Middle managers receive instructions and orders from top-level authority and pass them to lower managers for implementation. This level comprises of heads of the various department such as production manager, finance manager, sales manager, and marketing manager.

The main functions include:

  1. Interpreting the policies formulated by the top authority to supervisory level. Middle managers act as the linking pin between the top level managers and the lower level supervisors. They only explain the main policies and plans framed by top management to supervisory level.
  2. They organize the activities of their department to ensure execution of policies and plans. Being the heads of departments, middle-level managers organize all the activities and resources of their respective department.
  3. Appointing and recruiting employees for their departments. They look and select employees to work under their departments.
  4. Assigning duties. They assign responsibilities and duties to supervisory and operative personnel to ensure execution of their respective departmental plans.
  5. Communication. They communicate decision and orders downwards and also carries complaints and suggestions upwards.
  6. Coordination.
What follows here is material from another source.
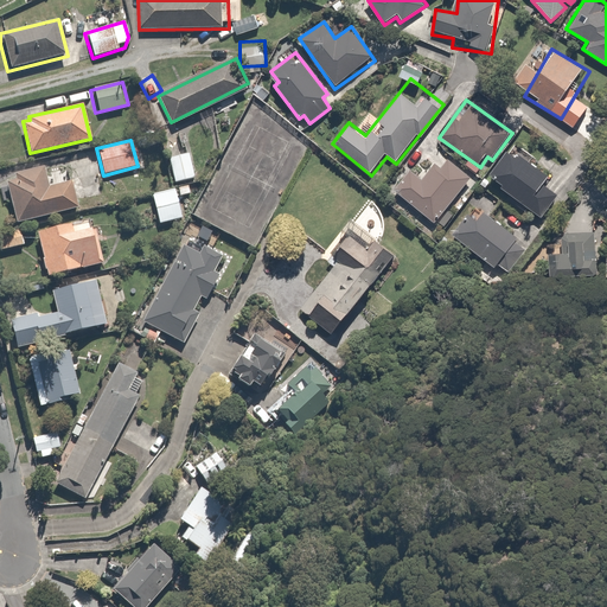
[(487,174),(492,178),(487,184),(525,215),(530,209),(537,215),(555,192),(541,181),(547,174),(510,146),(487,174)]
They cooperate and coordinate with other departments to ensure smooth functioning of the business.

Supervisory Management

Lower-level managers are also considered as supervisory or operational managers. They are the first-line managers who oversee the implementation of policies and plans by the workforce in an organization. They consist of forepersons, inspectors, supervisors, etc.

Lower level managers perform the following functions:

  1. Represent the grievances or complaints of workers before the middle managers. The operational level managers directly link with subordinates and therefore, are able to understand their grievances better. They pass these grievances to the middle authority.
  2. Develop healthy relations between the middle managers and subordinates. The lower level managers create supportive working environment and conditions to improve the relations between subordinates and top supervisors.
  3. Assist the middle-level managers in selecting, recruiting, and appointing workers to the department. The supervisory managers help and guide the middle managers when they recruit and appoint employees.
  4. They motivate the workforce; being responsible for developing team spirit and boosting the morale of the workers.
  5. Looking after the safety of workers. Supervisory managers provide secure and safe working environment for workers.
  6. Discipline. Operational managers maintain discipline among the workers by taking corrective actions when necessary.
  7. Training. They arrange for the training of workers in the workplace.

Remarks

Having a clear business management hierarchy in place enables enterprises and organization to succeed and remain competitive. It enables everyone in the organization to understand their duties, helping to create a smooth workflow. You can expect significant changes in tasks and responsibilities as you move up the hierarchy across the breadth of management functions.